Question

Consider the reaction below that has a K_eq of 7.94⋅10^-2. 3.4 mol of A and 6.7 mol of B are added to a 5 L container. Calculate the equilibrium concentration of C. Enter your answer in scientific notation using 2 significant figures.

2 A + 1 B ↔ 1 C

Answer 1

To solve this problem, we'll use the stoichiometry and equilibrium expression of the given reaction.

The stoichiometry of the reaction tells us that for every 2 moles of A and 1 mole of B, 1 mole of C is produced.
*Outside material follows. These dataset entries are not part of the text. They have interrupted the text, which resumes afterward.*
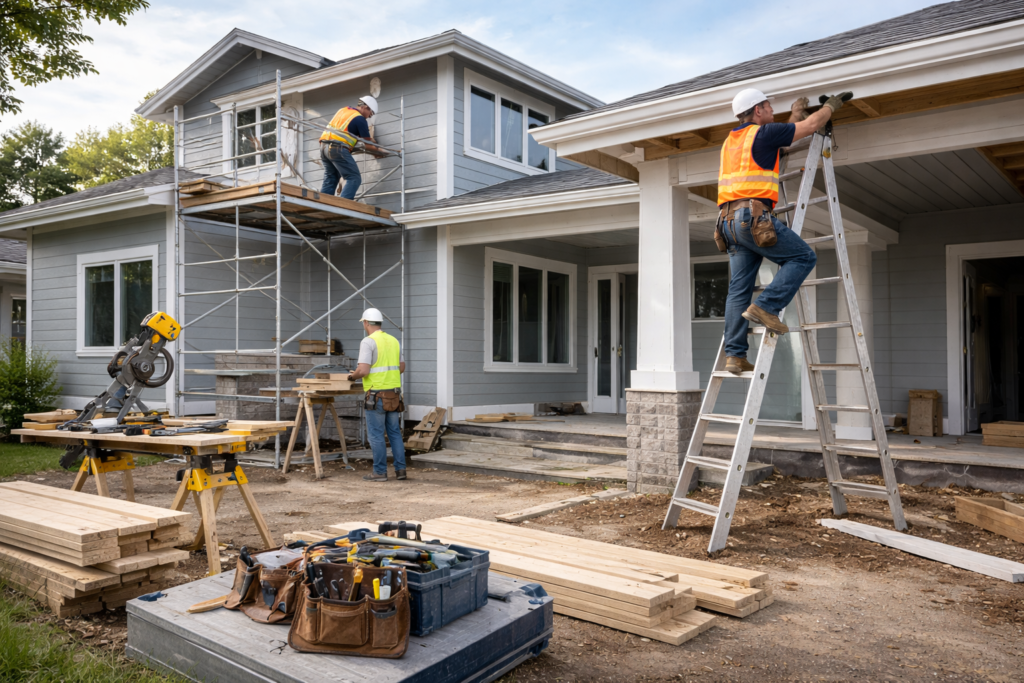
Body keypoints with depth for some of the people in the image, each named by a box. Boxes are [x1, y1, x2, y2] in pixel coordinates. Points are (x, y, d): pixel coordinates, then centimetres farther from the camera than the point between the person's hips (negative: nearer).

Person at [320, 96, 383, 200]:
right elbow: (368, 146, -3)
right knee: (354, 179, -6)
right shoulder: (360, 119, -4)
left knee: (330, 179, 13)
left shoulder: (343, 110, 20)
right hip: (338, 148, -8)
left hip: (324, 145, 8)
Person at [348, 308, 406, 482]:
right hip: (394, 394, 7)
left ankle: (380, 472, 6)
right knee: (394, 433, 12)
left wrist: (353, 376, 2)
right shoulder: (394, 340, 11)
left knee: (376, 434, 1)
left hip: (376, 395, -7)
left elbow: (363, 371, -19)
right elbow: (401, 367, 18)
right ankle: (400, 469, 12)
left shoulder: (368, 342, -12)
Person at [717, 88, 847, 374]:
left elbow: (776, 143, 40)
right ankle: (765, 307, -12)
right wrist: (831, 105, 30)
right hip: (753, 215, -8)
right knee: (803, 256, 2)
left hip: (729, 220, 8)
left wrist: (795, 115, 49)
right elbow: (811, 125, 11)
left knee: (739, 288, 5)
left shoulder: (732, 140, 25)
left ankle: (735, 356, 1)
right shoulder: (763, 133, 1)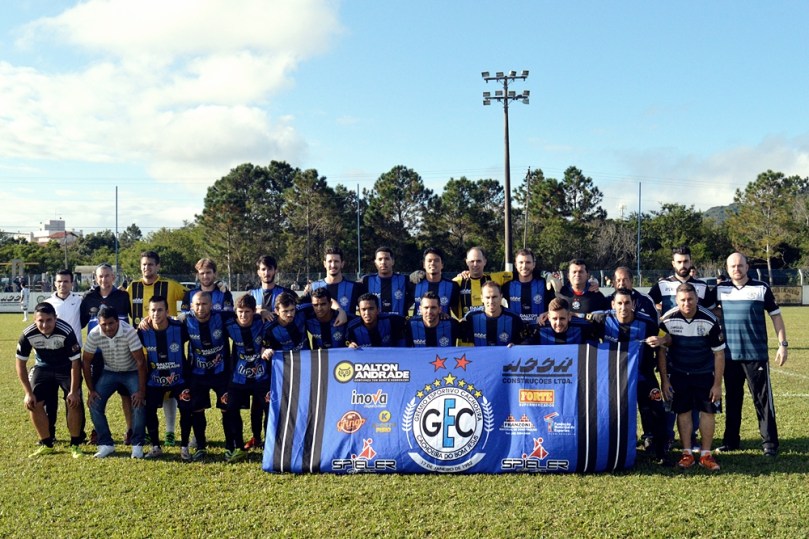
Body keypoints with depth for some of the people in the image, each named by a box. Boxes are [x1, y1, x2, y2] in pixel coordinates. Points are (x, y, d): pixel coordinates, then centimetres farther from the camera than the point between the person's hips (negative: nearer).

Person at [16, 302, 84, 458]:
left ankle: (75, 444, 3)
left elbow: (75, 363, -23)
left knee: (74, 402, -15)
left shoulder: (66, 332, -34)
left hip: (66, 368, -3)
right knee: (34, 403, -8)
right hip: (43, 367, 3)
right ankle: (46, 444, 9)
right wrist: (28, 393, -14)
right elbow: (21, 364, -12)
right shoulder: (28, 335, -26)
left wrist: (73, 391, -20)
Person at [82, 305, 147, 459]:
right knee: (94, 404, -9)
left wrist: (142, 391, -26)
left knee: (139, 404, -21)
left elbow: (141, 361, -26)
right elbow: (86, 361, -8)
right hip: (109, 372, 3)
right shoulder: (94, 335, -22)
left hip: (132, 372, -3)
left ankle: (137, 445, -5)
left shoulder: (129, 332, -31)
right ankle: (106, 444, 5)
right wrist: (91, 390, -9)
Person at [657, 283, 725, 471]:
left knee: (708, 411, -4)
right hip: (678, 373, 1)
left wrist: (717, 384, -11)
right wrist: (664, 380, -6)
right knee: (683, 411, 0)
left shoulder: (709, 320, -19)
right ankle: (687, 453, 9)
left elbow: (719, 353, -11)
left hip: (705, 373, 0)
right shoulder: (668, 320, -17)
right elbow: (661, 351, -6)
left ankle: (706, 454, 6)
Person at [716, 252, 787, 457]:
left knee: (762, 399, 0)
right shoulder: (720, 289, 4)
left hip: (756, 354, -2)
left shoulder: (761, 288, -1)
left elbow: (775, 316, 3)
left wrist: (783, 344, -3)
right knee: (732, 399, 11)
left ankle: (770, 443, 7)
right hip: (730, 355, 3)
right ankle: (731, 440, 21)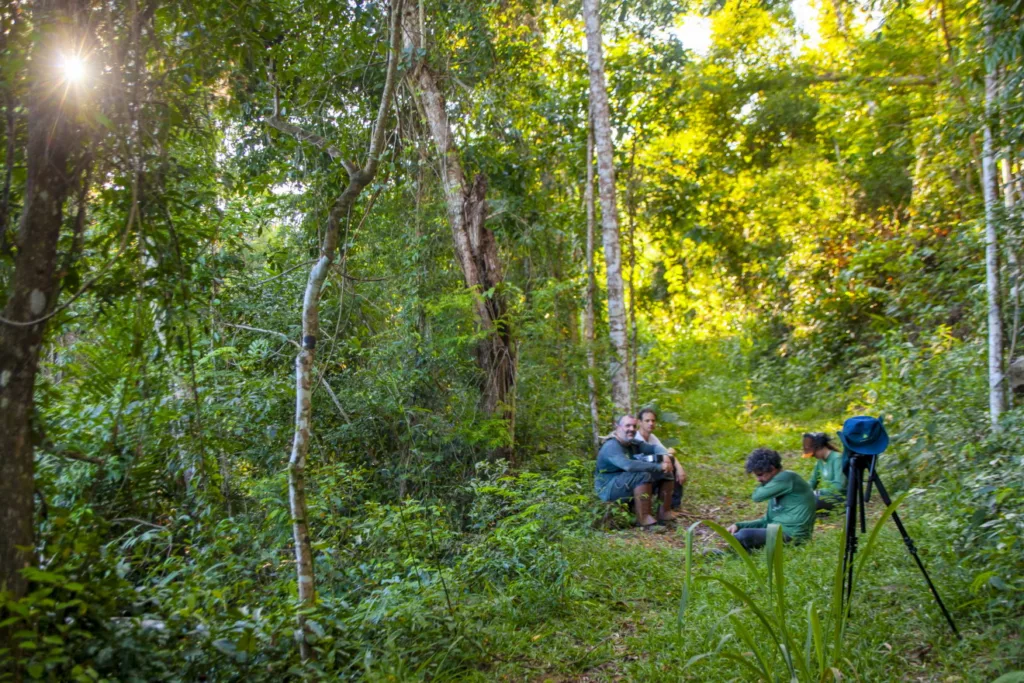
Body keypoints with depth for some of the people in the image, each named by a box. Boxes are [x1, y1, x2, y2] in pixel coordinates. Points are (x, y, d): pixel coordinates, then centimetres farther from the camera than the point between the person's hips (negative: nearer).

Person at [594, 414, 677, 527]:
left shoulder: (633, 444, 5)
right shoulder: (611, 446, -22)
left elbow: (655, 448, 11)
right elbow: (628, 465, -38)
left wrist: (665, 455, -15)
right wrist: (659, 467, -33)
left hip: (630, 484, 9)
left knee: (666, 472, 2)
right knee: (643, 476, -33)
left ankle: (665, 512, 0)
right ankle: (643, 518, -31)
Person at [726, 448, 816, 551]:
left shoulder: (787, 478, -11)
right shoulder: (775, 482, 17)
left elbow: (757, 496, -15)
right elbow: (767, 521, 17)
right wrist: (739, 525, 6)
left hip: (792, 534, -10)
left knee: (745, 535, -27)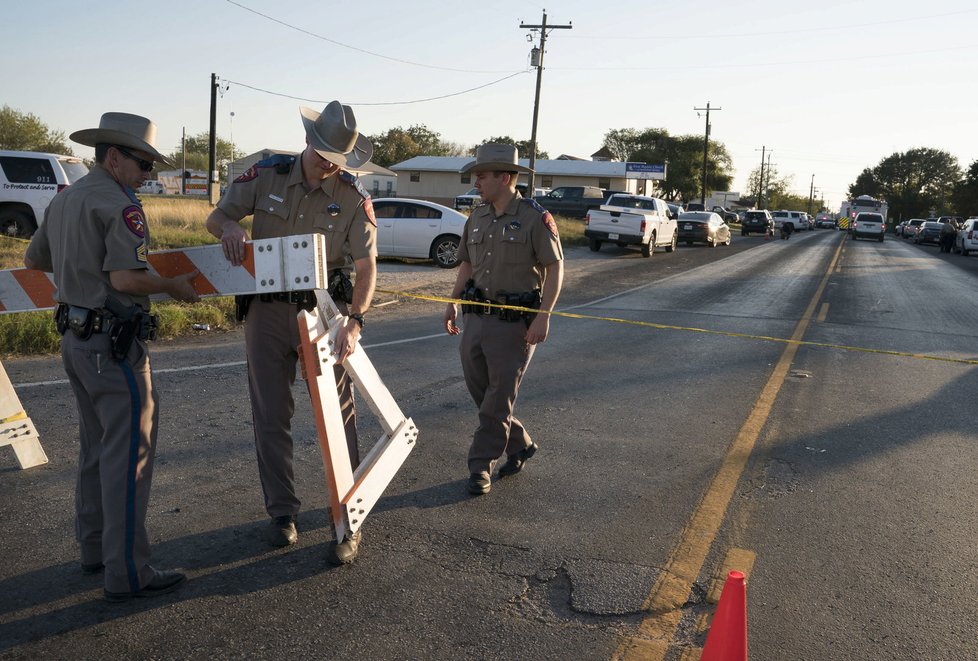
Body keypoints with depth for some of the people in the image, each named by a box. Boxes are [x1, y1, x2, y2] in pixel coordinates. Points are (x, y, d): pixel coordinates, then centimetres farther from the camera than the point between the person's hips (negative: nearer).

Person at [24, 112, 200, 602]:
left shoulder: (63, 200, 14)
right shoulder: (119, 204, -15)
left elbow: (32, 260, 23)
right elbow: (126, 278, -25)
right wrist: (174, 286, -10)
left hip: (74, 337, 10)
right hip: (113, 342, -10)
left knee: (96, 445, 19)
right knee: (129, 451, -4)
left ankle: (95, 549, 30)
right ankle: (127, 572, 1)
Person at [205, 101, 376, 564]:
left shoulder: (353, 197, -9)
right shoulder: (266, 175, -3)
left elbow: (367, 266, -11)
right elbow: (215, 218, 6)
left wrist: (354, 322, -25)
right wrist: (230, 227, -20)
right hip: (267, 310, 2)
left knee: (337, 416, 1)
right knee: (270, 416, 8)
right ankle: (282, 512, 24)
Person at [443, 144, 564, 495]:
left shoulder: (535, 218, -9)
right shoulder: (476, 218, 11)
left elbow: (555, 268, -10)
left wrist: (543, 316, -17)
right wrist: (453, 304, 12)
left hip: (514, 322, -7)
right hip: (475, 318, 7)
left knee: (498, 399, 0)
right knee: (479, 391, 12)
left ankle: (480, 466, 11)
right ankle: (520, 445, 30)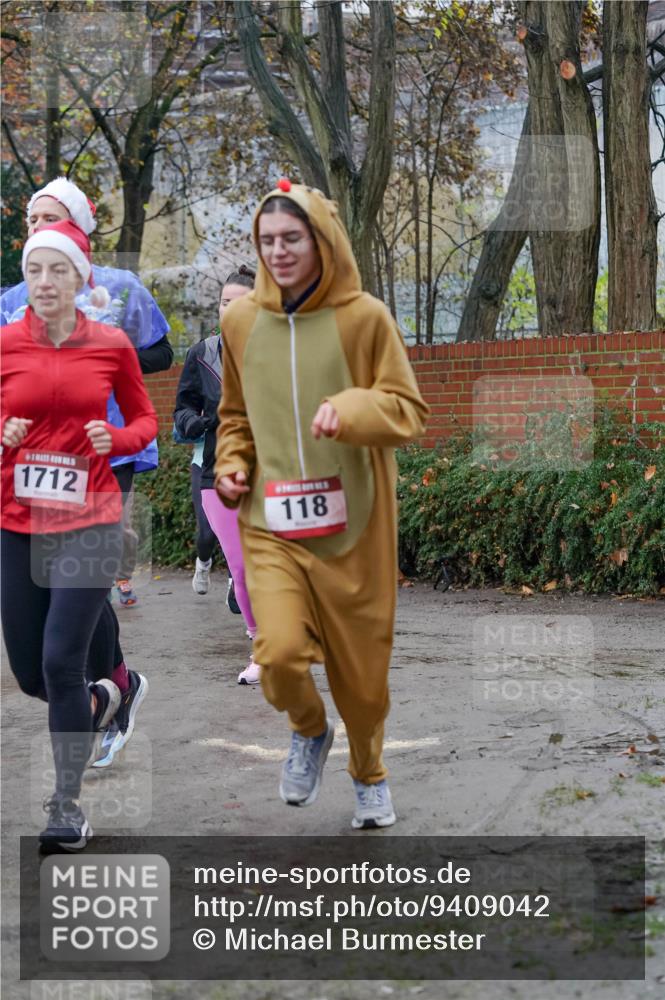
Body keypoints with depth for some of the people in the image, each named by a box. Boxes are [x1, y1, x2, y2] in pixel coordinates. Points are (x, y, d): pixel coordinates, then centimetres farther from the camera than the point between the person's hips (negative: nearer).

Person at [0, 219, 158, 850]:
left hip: (88, 520, -2)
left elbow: (144, 420, 11)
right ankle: (100, 699, 43)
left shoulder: (111, 345, -1)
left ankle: (66, 806, 6)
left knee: (61, 661, -9)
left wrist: (116, 439, -9)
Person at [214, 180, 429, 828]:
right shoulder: (241, 320, 6)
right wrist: (231, 466, 3)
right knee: (279, 652, -18)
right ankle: (309, 731, 17)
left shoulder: (365, 317, -5)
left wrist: (354, 408, -24)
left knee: (360, 667, 7)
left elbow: (409, 411, -6)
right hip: (271, 526, 2)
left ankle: (368, 774, 37)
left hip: (353, 527, -1)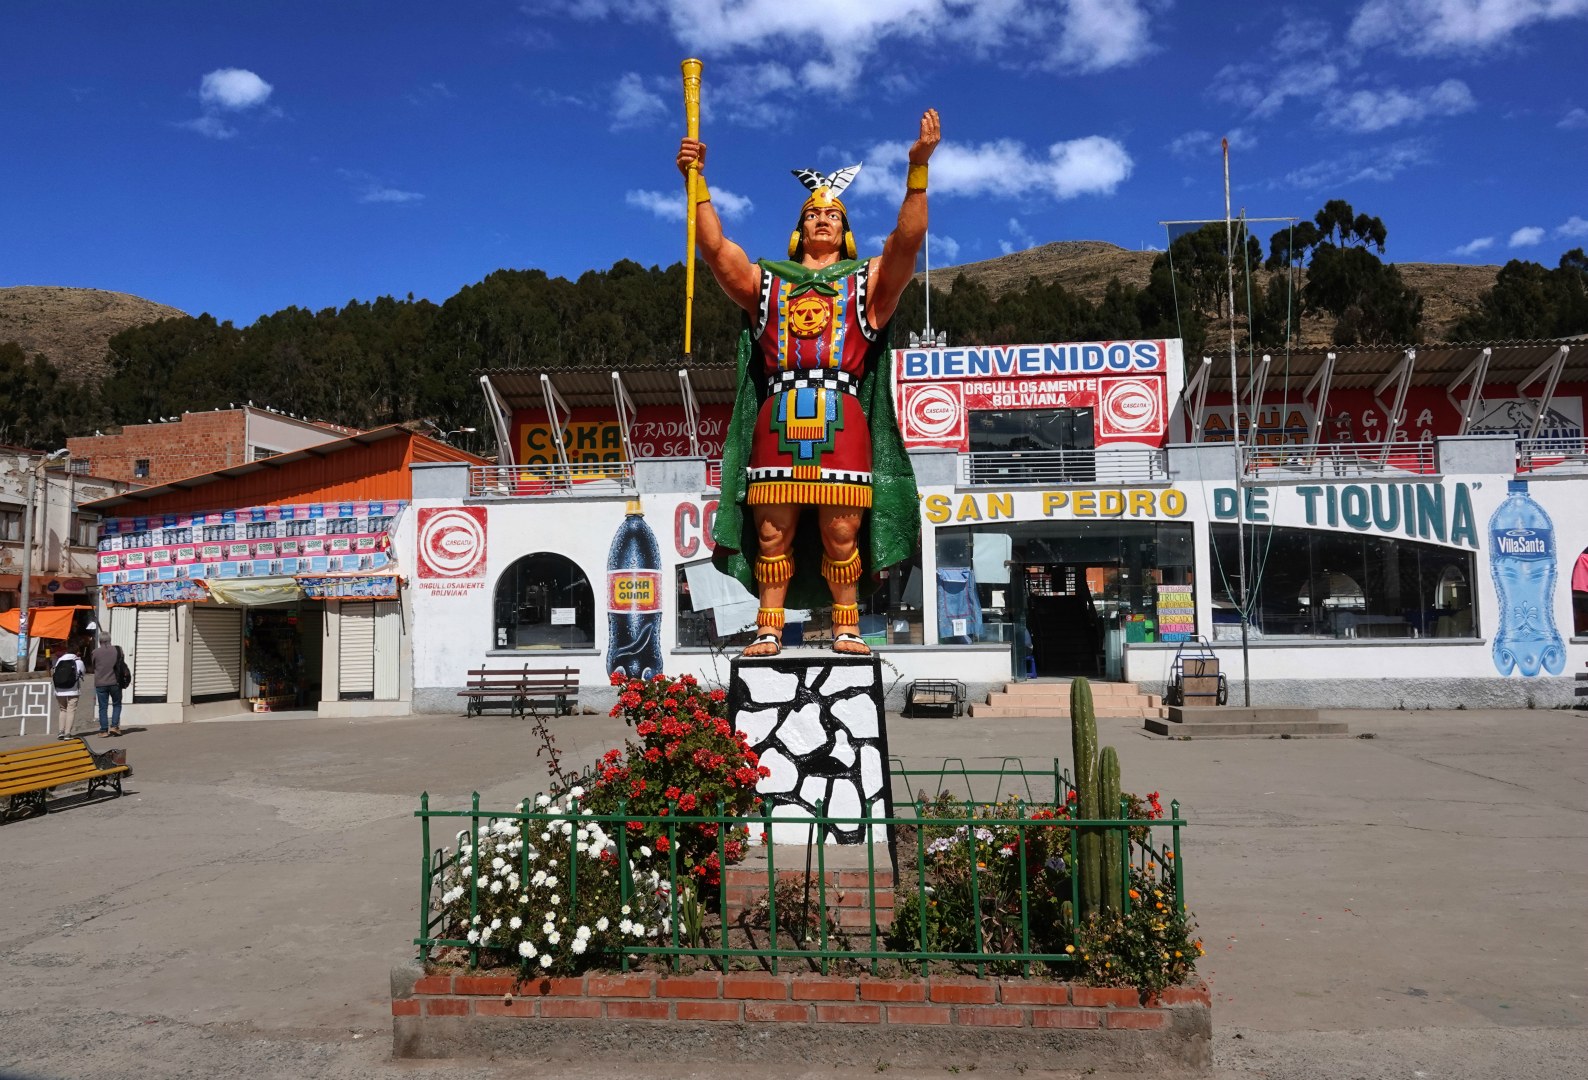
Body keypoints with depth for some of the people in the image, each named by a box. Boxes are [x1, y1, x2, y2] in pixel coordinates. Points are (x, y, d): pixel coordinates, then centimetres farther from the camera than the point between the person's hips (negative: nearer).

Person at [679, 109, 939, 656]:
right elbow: (714, 247, 11)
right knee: (772, 531, -1)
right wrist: (696, 181, 1)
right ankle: (769, 628, 6)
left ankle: (846, 627, 6)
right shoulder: (765, 282, 23)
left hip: (843, 421, -1)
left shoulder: (867, 283, 18)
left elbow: (907, 241, 3)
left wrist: (917, 170, -8)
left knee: (841, 532, -3)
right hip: (777, 420, 1)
Given: Initial moles of A (A0) = 3.4 mol Initial moles of B (B0) = 6.7 mol Volume of the container (V) = 5 L Equilibrium constant (Keq) = 7.94 × 10^(-2)

Let's assume the equilibrium concentration of C is x (in moles/L).

According to the stoichiometry, the change in concentration of A will be -2x (since 2 moles of A react to produce 1 mole of C), and the change in concentration of B will be -x (since 1 mole of B reacts to produce 1 mole of C).

Using the equilibrium expression: Keq = [C] / ([A]^2 * [B])

Substituting the given values: 7.94 × 10^(-2) = x / ((3.4 - 2x)^2 * (6.7 - x))

Simplifying the equation: 7.94 × 10^(-2) = x / (11.56 - 13.6x + 4x^2)

Rearranging the equation: 0 = 4x^2 - 13.6x + 11.56 - (7.94 × 10^(-2))

Solving this quadratic equation, we find: x ≈ 0.0055 moles/L

Therefore, the equilibrium concentration of C is approximately 5.5 × 10^(-3) moles/L.